Sun Aug 22 18:32:15 2010
Trace dumping is performing id=[30224035720]
Sun Aug 22 18:32:53 2010
SMON: terminating instance due to error 481
Sun Aug 22 18:34:15 2010
Errors in file /oracle/admin/ORCL/bdump/orcl_lmon_7234.trc:
ORA-29740: evicted by member 1, group incarnation 10
Instance terminated by SMON, pid = 3452
...
The trace file of LMON of instance #1 recorded the situation before shutdown:...
*** 2010-08-22 18:29:34.050
kjxgrdtrt: Evicted by 1, seq (10, 9)
IMR state information
Member 0, thread 1, state 4, flags 0x0040
RR seq 9, propstate 5, pending propstate 0
Member information:
Member 0, incarn 9, version 678769
thrd 1, prev thrd 65535, status 0x0007, err 0x0000
Member 1, incarn 9, version 109808
thrd 2, prev thrd 65535, status 0x0007, err 0x0000
Group name: ORCL
Member id: 0
Cached SKGXN event: 0
Group State:
State: 9 6
Commited Map: 0 1
New Map: 0 1
SKGXN Map: 0 1
Master node: 0
Memcnt 2 Rcvcnt 0
Substate Proposal: false
Inc Proposal:
incarn 0 memcnt 0 master 0
proposal false matched false
map:
Master Inc State:
incarn 0 memcnt 0 agrees 0 flag 0x1
wmap:
nmap:
ubmap:
Submitting asynchronized dump request [1]
*** 2010-08-22 18:30:44.766
error 29740 detected in background process
ORA-29740: evicted by member 1, group incarnation 10
The causes of communication problems could be various possibilities:
- The system is halted or boots in progress makes the heartbeat stopped.
- The system is hung due to performance problems.
- Software or hardware faults from network interface cards.
Luckily, there were something specials found in the dmesg:
...
Aug 22 18:12:50 dbhost cl_runtime: [ID 661778 kern.warning] WARNING: clcomm: memory low: freemem 0x1605
Aug 22 18:23:42 dbhost in.mpathd[2052]: [ID 585766 daemon.error] Cannot meet requested failure detection time of 20000 ms on (inet ge3) new failure detection time for group "nafo0" is 227332 ms
Aug 22 18:35:34 dbhost in.mpathd[2052]: [ID 585766 daemon.error] Cannot meet requested failure detection time of 20000 ms on (inet ge3) new failure detection time for group "nafo0" is 933156 ms
Aug 22 18:35:46 dbhost eTAudit GenericRec: [ID 778245 user.error] Failed to submit message to router.

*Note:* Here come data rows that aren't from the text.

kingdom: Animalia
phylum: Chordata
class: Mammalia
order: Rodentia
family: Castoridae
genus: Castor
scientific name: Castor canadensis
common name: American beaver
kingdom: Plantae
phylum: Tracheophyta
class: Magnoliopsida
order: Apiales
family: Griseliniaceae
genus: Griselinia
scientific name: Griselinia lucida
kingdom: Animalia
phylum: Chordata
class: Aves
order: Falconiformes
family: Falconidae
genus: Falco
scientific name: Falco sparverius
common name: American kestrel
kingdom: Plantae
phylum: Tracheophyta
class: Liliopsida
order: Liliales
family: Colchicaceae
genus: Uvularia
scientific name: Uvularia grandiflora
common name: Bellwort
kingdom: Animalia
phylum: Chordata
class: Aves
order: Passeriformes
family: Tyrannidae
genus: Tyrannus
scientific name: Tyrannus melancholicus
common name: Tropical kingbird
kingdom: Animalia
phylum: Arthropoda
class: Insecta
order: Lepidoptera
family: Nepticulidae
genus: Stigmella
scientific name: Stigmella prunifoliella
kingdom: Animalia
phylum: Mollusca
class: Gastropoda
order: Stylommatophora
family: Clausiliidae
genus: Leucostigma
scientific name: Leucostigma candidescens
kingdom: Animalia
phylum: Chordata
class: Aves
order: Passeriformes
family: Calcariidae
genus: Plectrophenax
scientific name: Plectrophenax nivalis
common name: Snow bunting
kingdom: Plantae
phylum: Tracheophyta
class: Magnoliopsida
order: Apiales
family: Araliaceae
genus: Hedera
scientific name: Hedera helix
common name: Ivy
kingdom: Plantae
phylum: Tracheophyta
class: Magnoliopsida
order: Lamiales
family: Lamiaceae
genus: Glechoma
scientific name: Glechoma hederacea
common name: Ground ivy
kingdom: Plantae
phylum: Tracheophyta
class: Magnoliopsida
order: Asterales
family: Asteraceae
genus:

Aug 22 18:36:42 dbhost in.mpathd[2052]: [ID 302819 daemon.error] Improved failure detection time 466578 ms on (inet ge3) for group "nafo0"
Aug 22 18:37:32 dbhost in.mpathd[2052]: [ID 302819 daemon.error] Improved failure
detection time 233289 ms on (inet ge3) for group "nafo0"
...
It seemed that the server burdened memory overloading and caused the heartbeat stuck and failed to keep the tempo with other members in cluster. The bottleneck was found and reported to system administrator by DBA. And the system administrator decided to add more physical memory to ease the pressure. After bouncing instance #1, the cluster database is back to normal.